Feasting away on sugary foods regularly can destroy the “good” bacteria living in your gut, warns a new paper from Columbia University researchers. Their mouse study suggests sugar alters the gut microbiome composition and can lead to greater risk for metabolic disease, prediabetes, and weight gain.
Millions of Americans follow what’s dubbed the “Western diet,” which is high in fattening and sugary food. It’s significantly linked to obesity, metabolic syndrome, and diabetes. However, how unhealthy foods jumpstart a path into diseases is still under investigation.
Study authors investigated the effects a Western-style diet has on the gut microbiome of mice. After four weeks, the mice showed signs of metabolic syndrome through weight gain, insulin resistance, and glucose intolerance. Inside their guts, the microbiome shifted to a reduction in segmented filamentous bacteria—common in rodents, fish, and chickens—and increased other types of bacteria.
Having fewer filamentous bacteria had a negative impact on the immune system. The decrease in filamentous bacteria caused a reduction in Th17 immune cells—needed to prevent metabolic disease, diabetes, and weight gain—in the gut.

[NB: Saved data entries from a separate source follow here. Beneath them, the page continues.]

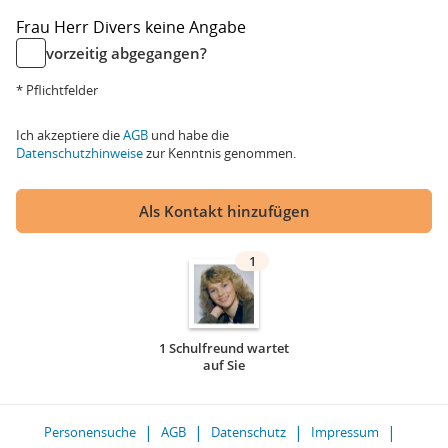
Frau
Herr
Divers
keine Angabe
vorzeitig abgegangen?
* Pflichtfelder
Ich akzeptiere die
AGB
und habe die
Datenschutzhinweise
zur Kenntnis genommen.
Als Kontakt hinzufügen
1
1 Schulfreund wartet
auf Sie
Personensuche
AGB
Datenschutz
Impressum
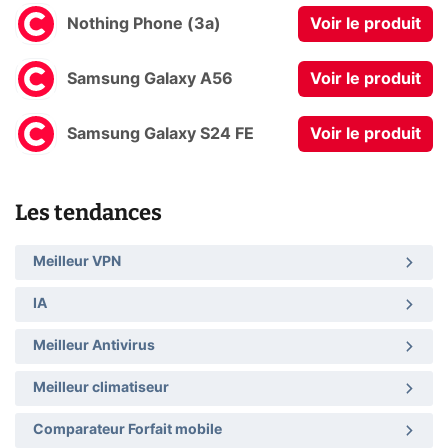
Nothing Phone (3a)
Voir le produit
Samsung Galaxy A56
Voir le produit
Samsung Galaxy S24 FE
Voir le produit
Les tendances
Meilleur VPN
IA
Meilleur Antivirus
Meilleur climatiseur
Comparateur Forfait mobile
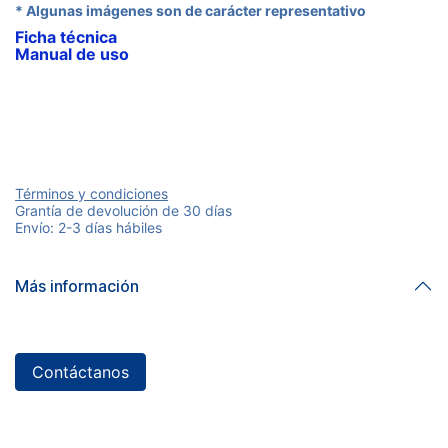
* Algunas imágenes son de carácter representativo
Ficha técnica
Manual de uso
Términos y condiciones
Grantía de devolución de 30 días
Envío: 2-3 días hábiles
Más información
Contáctanos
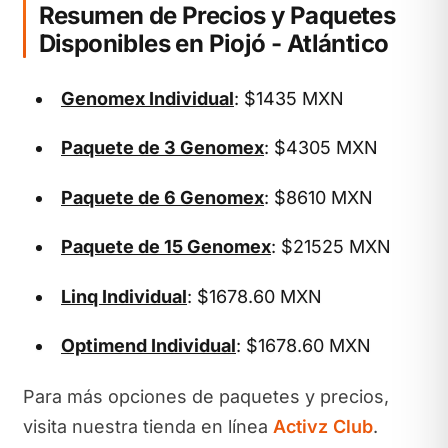
Resumen de Precios y Paquetes
Disponibles en Piojó - Atlántico
Genomex Individual
: $1435 MXN
Paquete de 3 Genomex
: $4305 MXN
Paquete de 6 Genomex
: $8610 MXN
Paquete de 15 Genomex
: $21525 MXN
Linq Individual
: $1678.60 MXN
Optimend Individual
: $1678.60 MXN
Para más opciones de paquetes y precios,
visita nuestra tienda en línea
Activz Club
.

“These immune cells produce molecules that slow down the absorption of ‘bad’ lipids from the intestines and they decrease intestinal inflammation,” says Dr. Ivaylo Ivanov, associate professor of microbiology & immunology at Columbia’s College of Physicians and Surgeons, in a release. “In other words, they keep the gut healthy and protect the body from absorbing pathogenic lipids.”
Of all the ingredients in the Western diet, sugar was the main culprit behind the destruction of filamentous bacteria. “Sugar eliminates the filamentous bacteria, and the protective Th17 cells disappear as a consequence,” explains Ivanov. “When we fed mice a sugar-free, high-fat diet, they retain the intestinal Th17 cells and were completely protected from developing obesity and pre-diabetes, even though they ate the same number of calories.”
The simple solution might have been to cut sugar from the diet altogether, but doing so did not help all mice. Eliminating sugar did not restore filamentous bacteria. Additionally, animals who did not have much of the bacteria to begin with grew obese and developed diabetes even after taking sugar out of the diet.
“This suggests that some popular dietary interventions, such as minimizing sugars, may only work in people who have certain bacterial populations within their microbiota,” says Ivanov.
Probiotics may help. Supplements of filamentous bacteria restored Th17 cells and recovered protection for metabolic syndrome even when on a high-fat diet.
While human gut microbiome is certainly not the same as mice, study authors say having other types of filamentous bacteria could be protective against disease.
“Microbiota are important, but the real protection comes from the Th17 cells induced by the bacteria,” says Ivanov. “Our study emphasizes that a complex interaction between diet, microbiota, and the immune system plays a key role in the development of obesity, metabolic syndrome, type 2 diabetes, and other conditions. It suggests that for optimal health it is important not only to modify your diet but also improve your microbiome or intestinal immune system, for example, by increasing Th17 cell-inducing bacteria.”
The study is published in the journal Cell.